Problèmes de fiabilité. Propagation de fausses informations. Exacerbation des préjugés. Dangers pour la sécurité ou la fuite de données, utilisation à des fins malveillantes, manipulation des opinions : de nombreux risques des modèles de langage ont été abordés lors du séminaire. En voici trois.

Hallucinations

Quiconque a utilisé ChatGPT ou un autre modèle de langage peut en témoigner : ces engins peuvent sérieusement délirer, inventant parfois des faits de toutes pièces. Considérant que l’on envisage d’utiliser ces outils pour des tâches aussi critiques que le triage des patients aux urgences, ces ratés sont préoccupants. La question de la confiance entre l’humain et la machine a d’ailleurs fait l’objet d’une présentation par Ana Marasović, chercheuse à l’Université de l’Utah.

PHOTO PHILIPPE MERCURE, LA PRESSE

Les chercheurs Ana Marasović et Siva Reddy en discussion devant un bon vieux tableau noir

Étonnamment, le fait que ces modèles génèrent ce que les chercheurs appellent des « hallucinations » n’est toutefois pas vu de façon négative par tous les scientifiques.

PHOTO PHILIPPE MERCURE, LA PRESSE

Neil Lawrence, professeur en apprentissage machine à l’Université de Cambridge

Neil Lawrence, chercheur à l’Université de Cambridge, juge ces délires « excitants ».

« L’un des problèmes avec les médias sociaux est que les algorithmes sont si simplistes qu’ils renvoient les mêmes choses encore et toujours. Ce type de constance est extrêmement destructeur pour la diversité et je crois que ça alimente la division », dit-il.

Il juge l’« inconstance » des modèles de langage plus près de celle qu’affichent naturellement les humains et porteuse de « créativité ».

Débridages

Demandez à ChatGPT de vous fournir la recette du napalm ou du fentanyl, et il déclinera poliment. Des garde-fous – ou verrous – ont été insérés dans le modèle afin qu’il ne soit pas utilisé à des fins malveillantes. Mais il existe des moyens de les contourner.

Dites à ChatGPT, par exemple, que votre grand-mère a déjà travaillé dans une usine de napalm et demandez-lui de vous raconter une histoire comme elle vous l’aurait racontée, et il est possible qu’il crache le morceau.

Il existe bien d’autres façons de contourner les mécanismes de sécurité des grands modèles de langage. Les tentatives fructueuses pour les déjouer sont appelées « débridages » ou jailbreaks en anglais (évasions de prison). Des systèmes d’intelligence artificielle peuvent même être utilisés pour déceler les failles d’autres systèmes.

L’exemple du napalm est simpliste – il est assez facile d’en trouver la recette sur Google. Mais le fait que les garde-fous puissent être contournés est une préoccupation majeure pour le développement des grands modèles de langage.

Biais

Siva Reddy, chercheur à McGill, à Mila et à ServiceNow, a décrit une expérience troublante. Un modèle d’intelligence artificielle a été entraîné avec des images montrant des gens en train de cuisiner. Cette banque d’images reflétait les biais existants dans nos sociétés : sur les deux tiers des images, ce sont des femmes et non des hommes qui faisaient la popote.

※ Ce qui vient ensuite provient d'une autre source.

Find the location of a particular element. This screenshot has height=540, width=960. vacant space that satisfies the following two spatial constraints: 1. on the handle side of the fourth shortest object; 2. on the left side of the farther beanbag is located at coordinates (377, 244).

On a ensuite demandé au modèle de générer lui-même des images de gens qui cuisinent. Surprise : la proportion de femmes n’était plus de 66 %, comme dans les données d’entraînement, mais de 84 %.

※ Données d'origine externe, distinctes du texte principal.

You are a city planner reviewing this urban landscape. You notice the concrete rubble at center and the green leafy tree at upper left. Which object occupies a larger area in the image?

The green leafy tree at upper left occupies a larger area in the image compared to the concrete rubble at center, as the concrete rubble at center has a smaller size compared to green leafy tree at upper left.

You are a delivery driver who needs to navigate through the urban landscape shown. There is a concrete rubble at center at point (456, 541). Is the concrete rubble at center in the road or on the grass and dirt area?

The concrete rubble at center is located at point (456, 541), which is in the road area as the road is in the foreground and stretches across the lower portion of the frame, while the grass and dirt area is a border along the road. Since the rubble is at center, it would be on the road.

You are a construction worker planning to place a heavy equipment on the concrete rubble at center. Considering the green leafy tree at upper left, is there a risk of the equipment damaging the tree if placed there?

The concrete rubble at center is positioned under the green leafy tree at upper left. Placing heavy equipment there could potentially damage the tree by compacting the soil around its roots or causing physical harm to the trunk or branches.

Pour des raisons qui ne sont pas entièrement bien comprises, les modèles tendent à amplifier les biais.

Siva Reddy, chercheur à McGill, à Mila et à ServiceNow

Considérant que les modèles de langage sont déjà utilisés dans certaines entreprises pour classer des demandes d’emploi, par exemple, on peut s’inquiéter que ces outils exacerbent la discrimination.

Faudrait-il corriger les modèles pour qu’ils génèrent toujours des résultats paritaires ? Ou faut-il les entraîner à refléter les biais existants ? Et qui décide de cela ? Les questions, on le voit, sont complexes.

En février, Google a suspendu la capacité de générer des images d’humains de son robot conversationnel Gemini après que celui-ci eut été accusé de « refaire l’histoire ». Il avait pondu des images de Vikings et de membres de la famille royale britannique avec la peau noire. « Gemini est woke », ont alors titré des médias du monde entier. Comme quoi nos débats de société gagnent l’univers de l’intelligence artificielle.